Rollo May made a case in his The Cry for Myth that myths should be respected for the truth they express. Fairy Tales should be given an equal respect. J.R.R Tolkien noted that the “”the association of children and fairy-stories is an accident of our domestic history.” A few weeks ago I had difficulty sleeping, I looked thought my book shelf and found my copy of the Golden Book edition of Walt Disney’s Snow White. As I read, I was surprised by the insight reflected by the narrative.
Snow White is a German fairy tale which was first published by the Brothers Grimm in 1812. But the tale is likely is much older, for example, “Iron John” was first set down by the Brothers Grimm around 1820 but Robert Bly estimated that the story could be “ten or twenty thousand years old.” Considering their respect for folklore, it should not be surprising that C.S Lewis and J.R.R Tolkien went together to see Walt Disney’s adaptation of Snow White. They both hated the vulgar depiction of the dwarfs in the film. In a 1939 letter to a friend, Lewis wrote, “Dwarfs ought to be ugly of course, but not in that way. And the dwarfs’ jazz party was pretty bad. I suppose it never occurred to the poor boob that you could give them any other kind of music.” But despite the faults of the film, the essence of the story is in Disney’s production.
I suppose everyone is familiar with the scene of the wicked Queen asking her magic mirror “Mirror, mirror on the wall, who is the fairest of us all?” and the Queen’s hatred for Snow White when she is named the fairest. But I did not know how the story began. Snow White’s mother was a loving Queen who thought,”If only I had a little daughter, how happy I would be.” One day the good Queen was sewing, as she was daydreaming she accidentally pricked her finger with her needle.Three drops of blood fell on the snow white linen.The Queen thought “How lovely my little girl would be if she had lips as red as blood, skin as white as snow and hair as black as ebony.” Some time later, a daughter was born to the Queen and she was as beautiful as the Queen had hoped she might be. The happy mother named her baby Snow White. But the Queen was very ill, while Snow White was still a little girl, her mother died. Snow White’s father, the King, was broken-hearted from the loss but a year later he took a new wife. His new Queen was very beautiful to look upon but her heart was cold and wicked.

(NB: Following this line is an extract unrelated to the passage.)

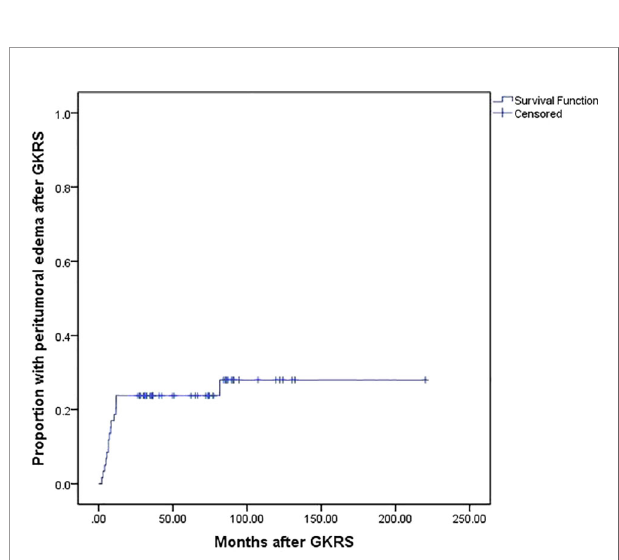
FIGURE 4 | Kaplan-Meier curve of proportion with peritumoral edema after GKRS for the entire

The fairy tales that have come to us through the generations contain a great understanding of human nature. The narrative of the loving Queen gives a standard of how to regard the beauty of others. Beauty is to be enjoyed without vanity. In contrast the narrative of the wicked Queen is given as an example of a twisted interest in beauty. I’ve read much about the theory of beauty in art criticism but I believe none of what I have read has really gotten at the core of the issue. For most of human history beauty was regarded by the values of the good Queen but in the early 20th century the perception of beauty began to be twisted by the values of the wicked Queen.The thought that the charming images of Snow White are sentimental kitsch reflects the contempt of the Queen.
When the vain Queen would ask her magic mirror who was the fairest, she was happy if she was named. But sometimes an other was named and the Queen would fly into a terrible rage and order the poor girl to be killed. As Snow White was growing up to be more and more beautiful. The Queen could not stand the sight of the lovely Princess no longer. She banished Snow White to servants’ quarters. Snow White’s fine clothes were taken away from her, and she wore the rags of a servant. And like the other servants, Snow White had to work very hard. She slaved from early morning until late at night. What can occur as relationship between two can exist on the larger scale of a whole society. I believe to a great extent our culture reflects this narrative.

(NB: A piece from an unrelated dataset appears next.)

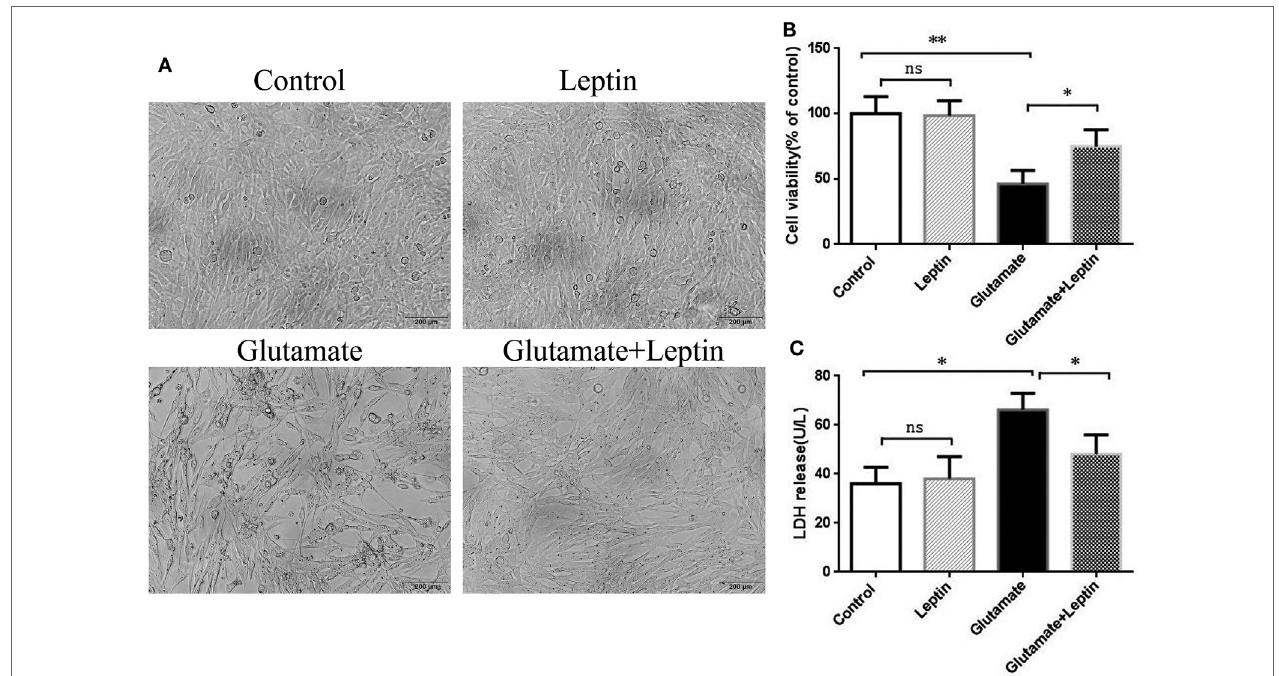
FigUre 1 | Neuroprotective effects of leptin against glutamate-induced excitotoxicity. ( a) The morphology of HT22 cells were visualized under a light microscope; (B) cell viability was measured by CCK8 assay; (c) neurotoxicity was measured by lactate dehydrogenase assay. * P < 0.05, ** P < 0.01; ns, not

Notice that the Queen does not have Snow White executed as the others named fairest by the magic mirror. After all, Snow White is the daughter of the King, she will need to careful of how she can act against the young princess. When the mirror does name Snow White to be fairest, the Queen proceeds with caution to have Snow White executed. Of course the Queens of our age can’t simply have beautiful daughters executed, they need to be much more cunning than the Queen of old. The Queens pretend they act for the benefit of the daughters. They teach that the concept of beauty is a form of sexual oppression. Daughters are taught that their self-worth is to be found by toiling at a job; they have been made to be servants to the economy. At least Snow White could have daydreams of a handsome Prince who would carry her off to his castle in the clouds. Today love is dismissed as reflecting base biology. All this deception is fruit of an embittered heart. Men are rather pathetic in their acceptance of these lies of the age.
The symptoms of this twisted perception of beauty are so apparent to me. I often notice what teenage girls wear when I am out in public places. The poor girls seem to be preoccupied with being the foulest of us all. Often I see Goth girls wearing T-shirts with messages like Teenage Dirt Bag. My initial response is one of bewilderment, I think, “Why on earth would anyone wear something so horrible?” But then I apply the insights from my reading and can make sense of it. The young girls have accepted the terms of the Wicked Queen, the ancient values of the Good Queen are likely alien to them. Under the debasing marks of tattoos, many of these young ladies are beautiful but there is really no place for their beauty in the postmodern organization of the world.